#### [Fragen zum Material]
**A.** Welchen Film hat Joss Whedon laut dem Textauszug über Prometheus geschrieben?
**B.** Führen Sie den Textauszug über den Film Prometheus im Anschluss an seinen letzten Satz fort.

Alien hatte zwei Hauptcharaktere: Ellen Ripley und, ja genau, das Alien. Es war ein geradliniger, aber trotzdem unglaublich spannender SciFi-Horrorfilm. Prometheus hat(te) Potential aber ist ein verunglücktes Sammelsurium aus ProtagonistInnen, plot points und Philosophie das sich einfach nicht entscheiden kann wohin mit Filmbudget und Laufzeit. Und immer wenn mir so etwas unterkommt denke ich mir eines: schade dass es in Hollywood kein peer review System gibt wie es in der akademischen Welt üblich ist. Liebe Regisseure, lasst doch bitte einfach jemanden anderen über das Drehbuch drüberschauen bevor ihr in Produktion geht! (Wenn ich jetzt sage am besten wäre das immer Joss Whedon muss ich mich wohl wieder als Fanboy beschimpfen lassen. Aber es ist etwas Wahres dran – Whedon hat übrigens Alien 4 geschrieben, im Vergleich zu Prometheus ein handwerkliches Gustostückerl). Ernsthaft: ein Projekt dieser Ausmaße, das jede/r KinobesucherIn mit einem IQ knapp über jenem von Forrest Gump sofort zerlegen kann, darf einfach nicht passieren.

#### [Auszüge aus Datensätzen]
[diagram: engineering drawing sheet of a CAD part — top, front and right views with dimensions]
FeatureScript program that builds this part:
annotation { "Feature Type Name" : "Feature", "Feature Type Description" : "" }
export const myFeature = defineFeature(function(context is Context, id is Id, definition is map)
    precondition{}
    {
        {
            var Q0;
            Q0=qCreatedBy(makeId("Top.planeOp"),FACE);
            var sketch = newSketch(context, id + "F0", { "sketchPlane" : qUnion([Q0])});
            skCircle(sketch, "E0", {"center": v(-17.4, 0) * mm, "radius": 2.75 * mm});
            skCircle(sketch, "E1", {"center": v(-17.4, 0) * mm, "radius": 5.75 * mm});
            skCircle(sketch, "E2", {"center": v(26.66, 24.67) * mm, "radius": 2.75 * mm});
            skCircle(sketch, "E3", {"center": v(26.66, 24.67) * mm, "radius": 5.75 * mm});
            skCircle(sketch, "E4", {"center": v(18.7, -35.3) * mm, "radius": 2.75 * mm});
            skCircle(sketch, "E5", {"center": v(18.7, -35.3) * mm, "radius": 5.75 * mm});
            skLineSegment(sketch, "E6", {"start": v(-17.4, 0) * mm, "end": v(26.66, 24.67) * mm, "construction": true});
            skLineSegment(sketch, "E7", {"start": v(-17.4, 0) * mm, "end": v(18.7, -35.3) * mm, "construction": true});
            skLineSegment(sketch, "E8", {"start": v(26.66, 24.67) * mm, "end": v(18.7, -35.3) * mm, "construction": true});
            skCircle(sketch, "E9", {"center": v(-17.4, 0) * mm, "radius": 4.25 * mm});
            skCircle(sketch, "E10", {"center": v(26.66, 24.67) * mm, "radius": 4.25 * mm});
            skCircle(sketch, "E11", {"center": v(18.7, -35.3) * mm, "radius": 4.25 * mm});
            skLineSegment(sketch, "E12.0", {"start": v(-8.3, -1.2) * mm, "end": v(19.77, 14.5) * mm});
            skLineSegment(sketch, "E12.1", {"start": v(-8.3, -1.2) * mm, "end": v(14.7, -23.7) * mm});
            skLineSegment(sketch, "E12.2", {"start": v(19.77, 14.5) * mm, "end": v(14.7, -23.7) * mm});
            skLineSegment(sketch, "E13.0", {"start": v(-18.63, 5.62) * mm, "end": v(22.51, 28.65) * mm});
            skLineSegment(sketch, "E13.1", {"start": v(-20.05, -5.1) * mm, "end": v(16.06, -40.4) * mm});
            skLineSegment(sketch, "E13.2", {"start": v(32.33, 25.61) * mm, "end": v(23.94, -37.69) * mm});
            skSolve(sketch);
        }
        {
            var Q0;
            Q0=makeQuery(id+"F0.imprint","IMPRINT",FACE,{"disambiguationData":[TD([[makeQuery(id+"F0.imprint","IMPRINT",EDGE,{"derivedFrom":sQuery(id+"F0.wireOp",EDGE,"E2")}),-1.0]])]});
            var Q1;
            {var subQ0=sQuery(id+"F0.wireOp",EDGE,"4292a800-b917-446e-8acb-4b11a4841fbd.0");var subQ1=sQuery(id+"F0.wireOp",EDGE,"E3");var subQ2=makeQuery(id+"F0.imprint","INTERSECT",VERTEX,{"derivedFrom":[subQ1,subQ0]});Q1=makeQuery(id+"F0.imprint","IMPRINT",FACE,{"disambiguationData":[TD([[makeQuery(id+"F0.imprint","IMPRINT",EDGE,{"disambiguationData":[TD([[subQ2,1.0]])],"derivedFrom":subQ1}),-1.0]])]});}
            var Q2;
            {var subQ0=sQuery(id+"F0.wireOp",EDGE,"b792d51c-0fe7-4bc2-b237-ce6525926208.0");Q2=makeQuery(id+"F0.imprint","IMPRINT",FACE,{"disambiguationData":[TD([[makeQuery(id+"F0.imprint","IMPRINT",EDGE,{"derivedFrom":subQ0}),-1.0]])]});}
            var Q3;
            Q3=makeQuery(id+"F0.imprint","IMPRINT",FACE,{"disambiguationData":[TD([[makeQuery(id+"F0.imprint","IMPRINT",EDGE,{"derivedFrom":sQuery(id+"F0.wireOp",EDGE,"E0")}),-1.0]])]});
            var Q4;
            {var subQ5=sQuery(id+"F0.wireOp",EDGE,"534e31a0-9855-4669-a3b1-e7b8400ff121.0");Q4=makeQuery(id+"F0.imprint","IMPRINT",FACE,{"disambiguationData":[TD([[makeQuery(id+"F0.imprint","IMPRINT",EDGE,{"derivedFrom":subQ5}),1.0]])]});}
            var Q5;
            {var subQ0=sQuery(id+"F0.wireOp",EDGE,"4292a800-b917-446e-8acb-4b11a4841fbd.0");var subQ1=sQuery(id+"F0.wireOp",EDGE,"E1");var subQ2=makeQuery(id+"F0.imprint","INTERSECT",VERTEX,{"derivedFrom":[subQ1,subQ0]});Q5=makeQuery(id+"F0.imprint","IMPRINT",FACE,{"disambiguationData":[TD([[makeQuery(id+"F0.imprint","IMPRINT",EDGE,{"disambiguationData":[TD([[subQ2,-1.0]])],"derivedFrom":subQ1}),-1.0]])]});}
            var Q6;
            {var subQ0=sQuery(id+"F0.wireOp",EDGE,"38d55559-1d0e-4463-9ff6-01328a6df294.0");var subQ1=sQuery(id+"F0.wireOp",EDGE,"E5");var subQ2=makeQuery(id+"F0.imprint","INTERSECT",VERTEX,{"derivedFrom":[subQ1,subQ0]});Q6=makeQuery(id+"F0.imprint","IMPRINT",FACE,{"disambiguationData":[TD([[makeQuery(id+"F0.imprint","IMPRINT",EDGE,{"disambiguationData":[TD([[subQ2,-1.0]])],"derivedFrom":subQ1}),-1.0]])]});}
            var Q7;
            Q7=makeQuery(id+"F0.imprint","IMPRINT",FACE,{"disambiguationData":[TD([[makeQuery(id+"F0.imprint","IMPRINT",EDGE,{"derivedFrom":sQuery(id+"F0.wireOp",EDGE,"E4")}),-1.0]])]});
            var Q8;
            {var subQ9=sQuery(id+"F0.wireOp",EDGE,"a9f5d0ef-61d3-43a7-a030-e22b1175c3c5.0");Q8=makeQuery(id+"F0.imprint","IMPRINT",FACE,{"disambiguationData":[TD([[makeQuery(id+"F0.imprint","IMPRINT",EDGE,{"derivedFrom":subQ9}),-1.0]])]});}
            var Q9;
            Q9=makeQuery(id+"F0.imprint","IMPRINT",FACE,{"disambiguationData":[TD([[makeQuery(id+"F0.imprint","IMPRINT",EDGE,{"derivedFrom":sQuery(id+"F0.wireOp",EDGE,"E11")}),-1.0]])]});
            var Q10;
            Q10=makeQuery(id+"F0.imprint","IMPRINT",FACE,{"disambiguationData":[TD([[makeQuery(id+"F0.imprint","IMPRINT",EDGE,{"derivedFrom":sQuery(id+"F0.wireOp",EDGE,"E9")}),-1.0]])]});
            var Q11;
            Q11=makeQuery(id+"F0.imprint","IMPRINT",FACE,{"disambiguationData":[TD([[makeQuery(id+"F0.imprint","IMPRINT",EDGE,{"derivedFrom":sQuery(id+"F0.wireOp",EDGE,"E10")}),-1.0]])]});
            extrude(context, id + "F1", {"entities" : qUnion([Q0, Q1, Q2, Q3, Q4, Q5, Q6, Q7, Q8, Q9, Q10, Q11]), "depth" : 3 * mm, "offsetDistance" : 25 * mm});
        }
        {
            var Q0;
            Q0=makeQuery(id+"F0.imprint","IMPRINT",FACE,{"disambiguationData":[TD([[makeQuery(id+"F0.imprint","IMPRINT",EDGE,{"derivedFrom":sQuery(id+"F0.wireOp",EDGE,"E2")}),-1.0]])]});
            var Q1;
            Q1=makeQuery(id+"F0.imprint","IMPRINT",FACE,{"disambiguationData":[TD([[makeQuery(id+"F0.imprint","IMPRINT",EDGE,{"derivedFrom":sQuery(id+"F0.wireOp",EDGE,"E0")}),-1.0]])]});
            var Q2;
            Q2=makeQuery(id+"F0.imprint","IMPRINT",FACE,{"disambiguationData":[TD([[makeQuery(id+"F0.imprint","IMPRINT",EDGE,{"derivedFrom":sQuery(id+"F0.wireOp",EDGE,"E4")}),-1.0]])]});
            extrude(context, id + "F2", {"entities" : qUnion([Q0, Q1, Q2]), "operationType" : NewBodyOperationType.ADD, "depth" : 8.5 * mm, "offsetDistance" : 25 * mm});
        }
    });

#### [Lösungen zur Übung]
**A.** Alien 4.

**B.**
Versteht mich nicht falsch, ich bereue es nicht ihn gesehen zu haben. Wenn der Film auch an dermaßen vielen Stellen versagt, es ist immer noch ein passabler Science Fiction-Streifen – wenigstens hat Ridley Scott Talent für die Kreation der dafür nötigen (vor allem visuellen) Atmosphäre. Was ich, sozusagen stellvertretend für alle die jemals an der Alien-Franchise (emotional) beteiligt waren, bereue sind die vielen vergebenen Chancen. Oder vielleicht haben Lindelof, Scott und co die ganze Prometheus-Metaphorik aus der griechischen Mythologie einfach zu ernst genommen: der arme Kerl musste am Ende schließlich auch recht viel leiden.